Ma rencontre avec Niki LAUDA, m’avait fait prendre conscience de la gravité de son accident survenu le 1er Aout 1976 au Grand Prix d’Allemagne sur le circuit du Nurburgring. Il se trouve que lors de se Grand Prix disputé sous la pluie, il rentra aux stands dés le 1er tour pour chausser des pneus slicks au lieu de conserver ses pneus pluies. Au 2eme tour sa voiture fit une embardée, percuta le rail de sécurité et pris feu. Lors du choc son casque fut arraché, les autres pilotes ne le voyant pas l’ont percuté à haute vitesse. Les conséquences de cette catastrophe font qu’il avait été brulé au 3eme degré sur près de 80% de la peau de son visage et de son crâne, de plus il avait souffert de graves difficultés respiratoires, au point qu’ont fit venir un prêtre, pour lui prononcer les derniers sacrements. Six semaines plus tard le miraculé Niki LAUDA retrouve la compétition dans le fief de FERRARI à Monza (Grand Prix D’Italie) ou il termine 4eme de la course. J’ose à peine imaginer la douleur insupportable sous le casque, avec la transpiration coulant sur une peau sans épiderme.
C’est seulement en le voyant que j’ai put véritablement mesurer les conséquences et la gravité de cet accident. Bien entendu cela ne peut être que le résultat d’un courage et d’une détermination absolue. Mais seuls les grands champions, peuvent se surpasser et transformer leur douleur en triomphe.
Lorsqu’il avait quitté la course suite à son accident il disposait de 31 points d’avance sur Jody SCHECKTER et de 35 points d’avance sur James Hunt. Malgré cette avance, lors du dernier Grand prix de la saison il n’avait plus que 3 points d’avance sur James Hunt. Par conséquent le Grand Prix du Japon se révéla décisif pour l’obtention du titre entre les deux hommes. Il se trouve que ce jour-là, il pleuvait à gros bouillons sur le circuit de FUJI. Comme il avait déjà été échaudé le 1er août au Nurburgring, Niki Lauda préféra s’arrêter dès le 1er tour jugeant que la piste était impraticable. Laissant ainsi échapper la victoire et le titre de champion du monde 1976 à son rival principal James HUNT. Son équipe avait très mal vécu son abandon et surtout la perte de ce trophée, allant jusqu’à l’accuser d’avoir fait preuve d’un manque de témérité. Il est vrai que seuls ceux qui n’ont jamais souffert, donnent des leçons de courage à ceux qui ont payé un lourd tribut à la souffrance. Il est bien connu aussi, que la seule souffrance que l’on ne ressent pas c’est celle des autres. Partant de ce principe, on peut alors tout s’autoriser, même les pires calomnies.

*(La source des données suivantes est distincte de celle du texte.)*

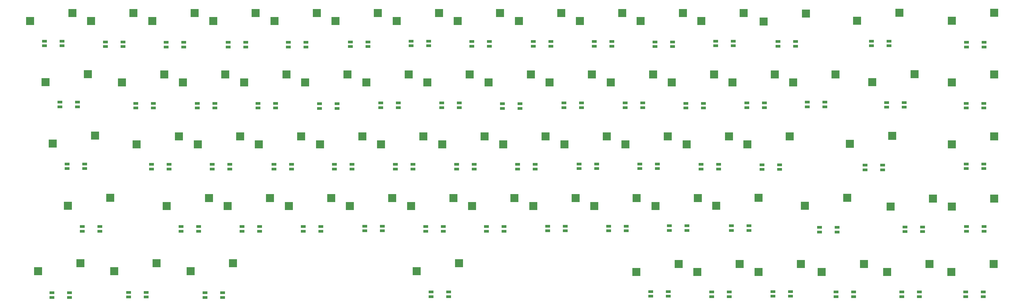
<source format=gbp>
G04 Layer: BottomPasteMaskLayer*
G04 EasyEDA v6.5.48, 2025-03-21 03:43:35*
G04 8df40c406dd64a40a88ac0f89ec13ad7,969951738f564c6b9e5867b4eeab67b3,10*
G04 Gerber Generator version 0.2*
G04 Scale: 100 percent, Rotated: No, Reflected: No *
G04 Dimensions in inches *
G04 leading zeros omitted , absolute positions ,3 integer and 6 decimal *
%FSLAX36Y36*%
%MOIN*%

%AMMACRO1*21,1,$1,$2,0,0,$3*%
%ADD10R,0.0630X0.0323*%
%ADD11MACRO1,0.0984X0.1004X0.0000*%

%LPD*%
D10*
G01*
X1260240Y-965470D03*
G01*
X1260240Y-1024529D03*
G01*
X1039759Y-1024529D03*
G01*
X1039759Y-965470D03*
G01*
X2495240Y-965470D03*
G01*
X2495240Y-1024529D03*
G01*
X2274759Y-1024529D03*
G01*
X2274759Y-965470D03*
G01*
X12325240Y-180470D03*
G01*
X12325240Y-239529D03*
G01*
X12104759Y-239529D03*
G01*
X12104759Y-180470D03*
G01*
X2125240Y-185470D03*
G01*
X2125240Y-244529D03*
G01*
X1904759Y-244529D03*
G01*
X1904759Y-185470D03*
G01*
X1070240Y-180470D03*
G01*
X1070240Y-239529D03*
G01*
X849759Y-239529D03*
G01*
X849759Y-180470D03*
G01*
X12320240Y-1785470D03*
G01*
X12320240Y-1844529D03*
G01*
X12099759Y-1844529D03*
G01*
X12099759Y-1785470D03*
G01*
X11520240Y-1785470D03*
G01*
X11520240Y-1844529D03*
G01*
X11299759Y-1844529D03*
G01*
X11299759Y-1785470D03*
G01*
X10695240Y-1785470D03*
G01*
X10695240Y-1844529D03*
G01*
X10474759Y-1844529D03*
G01*
X10474759Y-1785470D03*
G01*
X9905240Y-1780470D03*
G01*
X9905240Y-1839529D03*
G01*
X9684759Y-1839529D03*
G01*
X9684759Y-1780470D03*
G01*
X9140240Y-1785470D03*
G01*
X9140240Y-1844529D03*
G01*
X8919759Y-1844529D03*
G01*
X8919759Y-1785470D03*
G01*
X8375240Y-1780470D03*
G01*
X8375240Y-1839529D03*
G01*
X8154759Y-1839529D03*
G01*
X8154759Y-1780470D03*
G01*
X5625240Y-1785470D03*
G01*
X5625240Y-1844529D03*
G01*
X5404759Y-1844529D03*
G01*
X5404759Y-1785470D03*
G01*
X2795240Y-1795470D03*
G01*
X2795240Y-1854529D03*
G01*
X2574759Y-1854529D03*
G01*
X2574759Y-1795470D03*
G01*
X1840240Y-1790470D03*
G01*
X1840240Y-1849529D03*
G01*
X1619759Y-1849529D03*
G01*
X1619759Y-1790470D03*
G01*
X880240Y-1795470D03*
G01*
X880240Y-1854529D03*
G01*
X659760Y-1854529D03*
G01*
X659760Y-1795470D03*
G01*
X3260240Y-965470D03*
G01*
X3260240Y-1024529D03*
G01*
X3039759Y-1024529D03*
G01*
X3039759Y-965470D03*
G01*
X4025240Y-965470D03*
G01*
X4025240Y-1024529D03*
G01*
X3804759Y-1024529D03*
G01*
X3804759Y-965470D03*
G01*
X4795240Y-960470D03*
G01*
X4795240Y-1019529D03*
G01*
X4574759Y-1019529D03*
G01*
X4574759Y-960470D03*
G01*
X5560240Y-965470D03*
G01*
X5560240Y-1024529D03*
G01*
X5339759Y-1024529D03*
G01*
X5339759Y-965470D03*
G01*
X6320240Y-965470D03*
G01*
X6320240Y-1024529D03*
G01*
X6099759Y-1024529D03*
G01*
X6099759Y-965470D03*
G01*
X7085240Y-960470D03*
G01*
X7085240Y-1019529D03*
G01*
X6864759Y-1019529D03*
G01*
X6864759Y-960470D03*
G01*
X7850240Y-960470D03*
G01*
X7850240Y-1019529D03*
G01*
X7629759Y-1019529D03*
G01*
X7629759Y-960470D03*
G01*
X8610240Y-955470D03*
G01*
X8610240Y-1014529D03*
G01*
X8389759Y-1014529D03*
G01*
X8389759Y-955470D03*
G01*
X9385240Y-955470D03*
G01*
X9385240Y-1014529D03*
G01*
X9164759Y-1014529D03*
G01*
X9164759Y-955470D03*
G01*
X10490240Y-975470D03*
G01*
X10490240Y-1034529D03*
G01*
X10269759Y-1034529D03*
G01*
X10269759Y-975470D03*
G01*
X11560240Y-970470D03*
G01*
X11560240Y-1029529D03*
G01*
X11339759Y-1029529D03*
G01*
X11339759Y-970470D03*
G01*
X11060240Y-195470D03*
G01*
X11060240Y-254529D03*
G01*
X10839759Y-254529D03*
G01*
X10839759Y-195470D03*
G01*
X9770240Y-190470D03*
G01*
X9770240Y-249529D03*
G01*
X9549759Y-249529D03*
G01*
X9549759Y-190470D03*
G01*
X9005240Y-185470D03*
G01*
X9005240Y-244529D03*
G01*
X8784759Y-244529D03*
G01*
X8784759Y-185470D03*
G01*
X8240240Y-180470D03*
G01*
X8240240Y-239529D03*
G01*
X8019759Y-239529D03*
G01*
X8019759Y-180470D03*
G01*
X7480240Y-180470D03*
G01*
X7480240Y-239529D03*
G01*
X7259759Y-239529D03*
G01*
X7259759Y-180470D03*
G01*
X6710240Y-185470D03*
G01*
X6710240Y-244529D03*
G01*
X6489759Y-244529D03*
G01*
X6489759Y-185470D03*
G01*
X5945240Y-185470D03*
G01*
X5945240Y-244529D03*
G01*
X5724759Y-244529D03*
G01*
X5724759Y-185470D03*
G01*
X5180240Y-185470D03*
G01*
X5180240Y-244529D03*
G01*
X4959759Y-244529D03*
G01*
X4959759Y-185470D03*
G01*
X4415240Y-185470D03*
G01*
X4415240Y-244529D03*
G01*
X4194759Y-244529D03*
G01*
X4194759Y-185470D03*
G01*
X3660240Y-185470D03*
G01*
X3660240Y-244529D03*
G01*
X3439759Y-244529D03*
G01*
X3439759Y-185470D03*
G01*
X2885240Y-185470D03*
G01*
X2885240Y-244529D03*
G01*
X2664759Y-244529D03*
G01*
X2664759Y-185470D03*
G01*
X980240Y594529D03*
G01*
X980240Y535470D03*
G01*
X759760Y535470D03*
G01*
X759760Y594529D03*
G01*
X12330240Y-965470D03*
G01*
X12330240Y-1024529D03*
G01*
X12109759Y-1024529D03*
G01*
X12109759Y-965470D03*
G01*
X1930240Y579529D03*
G01*
X1930240Y520470D03*
G01*
X1709759Y520470D03*
G01*
X1709759Y579529D03*
G01*
X2700240Y579529D03*
G01*
X2700240Y520470D03*
G01*
X2479759Y520470D03*
G01*
X2479759Y579529D03*
G01*
X3460240Y579529D03*
G01*
X3460240Y520470D03*
G01*
X3239759Y520470D03*
G01*
X3239759Y579529D03*
G01*
X4230240Y574529D03*
G01*
X4230240Y515470D03*
G01*
X4009759Y515470D03*
G01*
X4009759Y574529D03*
G01*
X4995240Y584529D03*
G01*
X4995240Y525470D03*
G01*
X4774759Y525470D03*
G01*
X4774759Y584529D03*
G01*
X5760240Y584529D03*
G01*
X5760240Y525470D03*
G01*
X5539759Y525470D03*
G01*
X5539759Y584529D03*
G01*
X6520240Y574529D03*
G01*
X6520240Y515470D03*
G01*
X6299759Y515470D03*
G01*
X6299759Y574529D03*
G01*
X7290240Y584529D03*
G01*
X7290240Y525470D03*
G01*
X7069759Y525470D03*
G01*
X7069759Y584529D03*
G01*
X8055240Y584529D03*
G01*
X8055240Y525470D03*
G01*
X7834759Y525470D03*
G01*
X7834759Y584529D03*
G01*
X8815240Y579529D03*
G01*
X8815240Y520470D03*
G01*
X8594759Y520470D03*
G01*
X8594759Y579529D03*
G01*
X9580240Y584529D03*
G01*
X9580240Y525470D03*
G01*
X9359759Y525470D03*
G01*
X9359759Y584529D03*
G01*
X10335240Y594529D03*
G01*
X10335240Y535470D03*
G01*
X10114759Y535470D03*
G01*
X10114759Y594529D03*
G01*
X11330240Y589529D03*
G01*
X11330240Y530470D03*
G01*
X11109759Y530470D03*
G01*
X11109759Y589529D03*
G01*
X12325240Y579529D03*
G01*
X12325240Y520470D03*
G01*
X12104759Y520470D03*
G01*
X12104759Y579529D03*
G01*
X12330240Y1344529D03*
G01*
X12330240Y1285470D03*
G01*
X12109759Y1285470D03*
G01*
X12109759Y1344529D03*
G01*
X11140240Y1359529D03*
G01*
X11140240Y1300470D03*
G01*
X10919759Y1300470D03*
G01*
X10919759Y1359529D03*
G01*
X9970240Y1354529D03*
G01*
X9970240Y1295470D03*
G01*
X9749759Y1295470D03*
G01*
X9749759Y1354529D03*
G01*
X9190240Y1359529D03*
G01*
X9190240Y1300470D03*
G01*
X8969759Y1300470D03*
G01*
X8969759Y1359529D03*
G01*
X8430240Y1349529D03*
G01*
X8430240Y1290470D03*
G01*
X8209759Y1290470D03*
G01*
X8209759Y1349529D03*
G01*
X7670240Y1354529D03*
G01*
X7670240Y1295470D03*
G01*
X7449759Y1295470D03*
G01*
X7449759Y1354529D03*
G01*
X6905240Y1354529D03*
G01*
X6905240Y1295470D03*
G01*
X6684759Y1295470D03*
G01*
X6684759Y1354529D03*
G01*
X6135240Y1354529D03*
G01*
X6135240Y1295470D03*
G01*
X5914759Y1295470D03*
G01*
X5914759Y1354529D03*
G01*
X5375240Y1359529D03*
G01*
X5375240Y1300470D03*
G01*
X5154759Y1300470D03*
G01*
X5154759Y1359529D03*
G01*
X4615240Y1349529D03*
G01*
X4615240Y1290470D03*
G01*
X4394759Y1290470D03*
G01*
X4394759Y1349529D03*
G01*
X3840240Y1344529D03*
G01*
X3840240Y1285470D03*
G01*
X3619759Y1285470D03*
G01*
X3619759Y1344529D03*
G01*
X3085240Y1344529D03*
G01*
X3085240Y1285470D03*
G01*
X2864759Y1285470D03*
G01*
X2864759Y1344529D03*
G01*
X2310240Y1344529D03*
G01*
X2310240Y1285470D03*
G01*
X2089759Y1285470D03*
G01*
X2089759Y1344529D03*
G01*
X1550240Y1349529D03*
G01*
X1550240Y1290470D03*
G01*
X1329759Y1290470D03*
G01*
X1329759Y1349529D03*
G01*
X785240Y1359529D03*
G01*
X785240Y1300470D03*
G01*
X564760Y1300470D03*
G01*
X564760Y1359529D03*
D11*
G01*
X9365236Y65000D03*
G01*
X9894764Y165000D03*
G01*
X7450236Y-710000D03*
G01*
X7979764Y-610000D03*
G01*
X8215236Y-710000D03*
G01*
X8744764Y-610000D03*
G01*
X8975236Y-705000D03*
G01*
X9504764Y-605000D03*
G01*
X8605236Y65000D03*
G01*
X9134764Y165000D03*
G01*
X1720235Y65000D03*
G01*
X2249764Y165000D03*
G01*
X5155236Y-710000D03*
G01*
X5684764Y-610000D03*
G01*
X3625236Y-710000D03*
G01*
X4154764Y-610000D03*
G01*
X670235Y75000D03*
G01*
X1199764Y175000D03*
G01*
X3250236Y65000D03*
G01*
X3779764Y165000D03*
G01*
X11925236Y840000D03*
G01*
X12454764Y940000D03*
G01*
X11115236Y-1535000D03*
G01*
X11644764Y-1435000D03*
G01*
X11179764Y170000D03*
G01*
X10650236Y70000D03*
G01*
X4015236Y65000D03*
G01*
X4544764Y165000D03*
G01*
X8740236Y-1535000D03*
G01*
X9269764Y-1435000D03*
G01*
X4780236Y65000D03*
G01*
X5309764Y165000D03*
G01*
X5545236Y65000D03*
G01*
X6074764Y165000D03*
G01*
X6310236Y65000D03*
G01*
X6839764Y165000D03*
G01*
X7075236Y65000D03*
G01*
X7604764Y165000D03*
G01*
X7840236Y65000D03*
G01*
X8369764Y165000D03*
G01*
X2395236Y-1525000D03*
G01*
X2924764Y-1425000D03*
G01*
X10295236Y-1535000D03*
G01*
X10824764Y-1435000D03*
G01*
X485235Y-1525000D03*
G01*
X1014764Y-1425000D03*
G01*
X860235Y-705000D03*
G01*
X1389764Y-605000D03*
G01*
X6685236Y-710000D03*
G01*
X7214764Y-610000D03*
G01*
X5920236Y-710000D03*
G01*
X6449764Y-610000D03*
G01*
X11925236Y-715000D03*
G01*
X12454764Y-615000D03*
G01*
X11925236Y65000D03*
G01*
X12454764Y165000D03*
G01*
X7975236Y-1535000D03*
G01*
X8504764Y-1435000D03*
G01*
X11920236Y-1535000D03*
G01*
X12449764Y-1435000D03*
G01*
X9505236Y-1535000D03*
G01*
X10034764Y-1435000D03*
G01*
X10085236Y-705000D03*
G01*
X10614764Y-605000D03*
G01*
X2485236Y65000D03*
G01*
X3014764Y165000D03*
G01*
X5225236Y-1525000D03*
G01*
X5754764Y-1425000D03*
G01*
X11160236Y-715000D03*
G01*
X11689764Y-615000D03*
G01*
X4390236Y-710000D03*
G01*
X4919764Y-610000D03*
G01*
X1440235Y-1525000D03*
G01*
X1969764Y-1425000D03*
G01*
X2860236Y-710000D03*
G01*
X3389764Y-610000D03*
G01*
X2095235Y-710000D03*
G01*
X2624764Y-610000D03*
G01*
X10930236Y845000D03*
G01*
X11459764Y945000D03*
G01*
X9940236Y840000D03*
G01*
X10469764Y940000D03*
G01*
X8030236Y1610000D03*
G01*
X8559764Y1710000D03*
G01*
X1150235Y1610000D03*
G01*
X1679764Y1710000D03*
G01*
X1915235Y1610000D03*
G01*
X2444764Y1710000D03*
G01*
X2680236Y1610000D03*
G01*
X3209764Y1710000D03*
G01*
X3445236Y1610000D03*
G01*
X3974764Y1710000D03*
G01*
X4210236Y1610000D03*
G01*
X4739764Y1710000D03*
G01*
X4975236Y1610000D03*
G01*
X5504764Y1710000D03*
G01*
X5740236Y1610000D03*
G01*
X6269764Y1710000D03*
G01*
X6505236Y1610000D03*
G01*
X7034764Y1710000D03*
G01*
X7270236Y1610000D03*
G01*
X7799764Y1710000D03*
G01*
X11925236Y1615000D03*
G01*
X12454764Y1715000D03*
G01*
X9570236Y1605000D03*
G01*
X10099764Y1705000D03*
G01*
X8790236Y1610000D03*
G01*
X9319764Y1710000D03*
G01*
X10740236Y1615000D03*
G01*
X11269764Y1715000D03*
G01*
X3065236Y840000D03*
G01*
X3594764Y940000D03*
G01*
X385235Y1610000D03*
G01*
X914764Y1710000D03*
G01*
X6890236Y840000D03*
G01*
X7419764Y940000D03*
G01*
X7655236Y840000D03*
G01*
X8184764Y940000D03*
G01*
X8420236Y840000D03*
G01*
X8949764Y940000D03*
G01*
X1535235Y840000D03*
G01*
X2064764Y940000D03*
G01*
X3830236Y840000D03*
G01*
X4359764Y940000D03*
G01*
X4595236Y840000D03*
G01*
X5124764Y940000D03*
G01*
X580235Y845000D03*
G01*
X1109764Y945000D03*
G01*
X6125236Y840000D03*
G01*
X6654764Y940000D03*
G01*
X2300236Y840000D03*
G01*
X2829764Y940000D03*
G01*
X5360236Y840000D03*
G01*
X5889764Y940000D03*
G01*
X9180236Y840000D03*
G01*
X9709764Y940000D03*
M02*

</source>
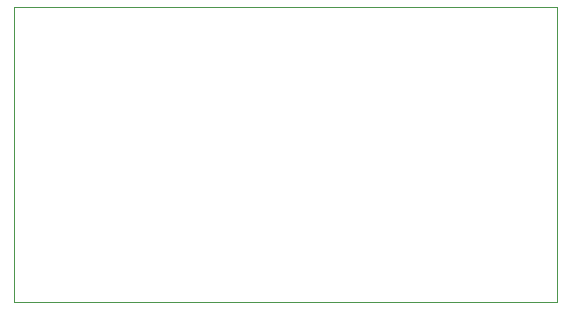
<source format=gm1>
G04 #@! TF.GenerationSoftware,KiCad,Pcbnew,(5.1.2)-2*
G04 #@! TF.CreationDate,2021-03-22T02:30:38-04:00*
G04 #@! TF.ProjectId,Repowered_Electronic_Load_Module,5265706f-7765-4726-9564-5f456c656374,rev?*
G04 #@! TF.SameCoordinates,Original*
G04 #@! TF.FileFunction,Profile,NP*
%FSLAX46Y46*%
G04 Gerber Fmt 4.6, Leading zero omitted, Abs format (unit mm)*
G04 Created by KiCad (PCBNEW (5.1.2)-2) date 2021-03-22 02:30:38*
%MOMM*%
%LPD*%
G04 APERTURE LIST*
%ADD10C,0.050000*%
G04 APERTURE END LIST*
D10*
X91500000Y-50000000D02*
X137500000Y-50000000D01*
X91500000Y-75000000D02*
X91500000Y-50000000D01*
X137500000Y-75000000D02*
X91500000Y-75000000D01*
X137500000Y-50000000D02*
X137500000Y-75000000D01*
M02*

</source>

La saison suivante Niki Lauda fut relégué au deuxième rang par la Scuderia Ferrari, l’obligeant à laisser sa place de 1er pilote à Carlos Reutemann. Malgré cette sanction dégradante, il fit taire ses détracteurs en devenant champion du monde pour la deuxième fois pour Ferrari. Mais après avoir gagné le titre de champion du monde 1977. Il quitta l’écurie Ferrari en claquant la porte avant même que le championnat arrive à son terme, en s’offrant le luxe de ne pas courir les deux derniers Grand Prix du Canada et du Japon. C’était probablement sa façon à lui de remercier Ferrari, parce qu’ils avaient essayé eux même de le remercier. Après un passage de deux ans dans l’écurie Brabham Alfa Roméo dirigée par le Sphinx de la Formule 1 Sa Majesté Bernie ECCLESTONE, il prit deux années sabbatiques en fondant une compagnie aérienne. Mais atteint par le virus de la F1, il revint à la compétition en rejoignant l’écurie Mc Laren-TAG. Certaines mauvaises langues on prétendu qu’il était revenu à la F1, uniquement pour des raisons financières car sa compagnie battait de l’aile.
Mais sa détermination et sa passion l’ont aidé à devenir champion du monde en 1984, en remportant le titre avec un demi-point devant Alain PROST.